Focus Areas (Source: Company reports)

Positive Outlook: The group sees an ongoing improving consumption trend in most countries and in most of the major categories. Accordingly, they expect a better top as well as bottom-line for the second half of the year. This outlook is mainly on the back of the ongoing improving performance in categories like ready-to-drink beverage in United States; soups and meals in the UK; natural cheese, meals and desserts; cheese and coffee in Canada; condiments and sauces across Europe; and baby food in Russia; condiments and pasta sauce in Latin America; as well as soy sauce in Indonesia. The group’s investments and efforts to build capability for sustainable advantage to their iconic brands is mainly driving the performance.

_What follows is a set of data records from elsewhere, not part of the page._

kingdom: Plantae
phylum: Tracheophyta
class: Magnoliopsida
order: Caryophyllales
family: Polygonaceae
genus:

Stock performance: The shares of Kraft Heinz lost over 25.8% in one year owing to weakness in organic sales and tariff pressure from Trump administration. On the other hand, the stock has been recovering since the last four weeks, which rose over 7%. Speculation over a potential takeover of Campbell Soup (NYSE:CPB) who is making internal strategic review of options also contributed to the rally to a certain extent. However, there is no official confirmation from the group while the acquisition can be a stepping stone for further milestones. On the other side, in 2018, the group intends to launch roughly 60% more innovation-driven projects than they did in 2016.They are focusing on disruptive innovation like Heinz Premium Mayonnaise while also strengthening their presence in snacking by complementing P3 with Oscar Mayer Natural Meat & Cheese Plates, Philadelphia Bagel Chips and Cream Cheese Dips, and Planters Signature nuts. The group also partnered with growing equities to bring specialty items to market with their new Springboard platform and through joint ventures. The returns on equity and capital invested have been steady over the past few periods and the generous dividend payouts have led to a yield above 4%. We believe that the stock would trend higher given the improving drivers on both organic and inorganic fronts, and pay off from growth efforts being undertaken by the group. Accordingly, we recommend a “Buy” on KHC at the current price of $ 62.64.